It's been a year.
They say bad things come in threes, and after this year, I'm hoping that was the last of it.
The traumatic end of my relationship. My mom's passing. My broken ankle.
I'm unsure how much more I can take.
I am super thankful and appreciative that with everything that's happened, I've been surrounded by family and love when I needed it most.
I spent the beginning of the year being a broken shell of a person. It took a lot of counseling and a lot of self-work to be able to put back the broken pieces. I remember being so depressed thinking I would never get through it. I would never feel normal again.

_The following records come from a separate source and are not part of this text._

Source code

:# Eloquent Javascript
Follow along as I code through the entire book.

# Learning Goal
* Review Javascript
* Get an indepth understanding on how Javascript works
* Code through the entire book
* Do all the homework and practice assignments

Losing my mom was the worst thing I've ever been through. It just goes to show when you think you can't take anymore, life piles it on showing you how strong you truly are. I miss her every single day. I want to talk to her all the time. With the holidays here, it's been difficult. I just hope she's looking down on me and proud of who I am.
I broke my ankle on Thanksgiving. The trifecta should be complete. Going from a super independent human being to having to burden and rely on others for nearly everything has not been easy or simple for me. My poor 90+ year old grandma has been taking care of me. She's 60 years older than me and it makes me feel bad every single day. I'm just grateful for the time I'm getting to spend with her. With how old she is, none of us know how much longer she will be around, so I'm soaking up the time and attention.
I'm still working on my brand and hoping that one day I will be able to work for myself. That one day my words will touch enough people that what I love doing will get to be a part of my every day life. My mom told me to never give up, and to be successful for her, and that's what I plan to do.
Leaving Vegas in such a hurry was a lot on me. I held a lot of resentment and sadness for having to leave my friends and my Vegas family behind when I wasn't fully ready. I'm hoping that going back will restore that piece of my heart for me. I'm a much different person than the one that left, but I know that I still have a lot more growth to go.
I haven't dated anyone since that fateful night. Partly because I needed to focus on me, partly because I wasn't ready, and partly because I'm scared. Someday I'll be ready to put myself out there again, and hopefully I won't be single forever. Hopefully there will be someone out there who will love me for me.
At the end of the day, I'm not giving up. I'm going to continue to push away the dream killers and go full force toward what I love because it's what makes me happy. It's what fulfills me. No one can tell you what is right for you, you need to figure that out on your own. So I'm 35 and have no retirement. So I'm 35 and unmarried. So I'm 35 without children. So I'm 35 and still unsuccessful in many people's eyes. But I'm me and this is my path, no one else's. I've done so many things I can look back on with fondness and being proud of. This is my life to live and I'm going to live it for ME.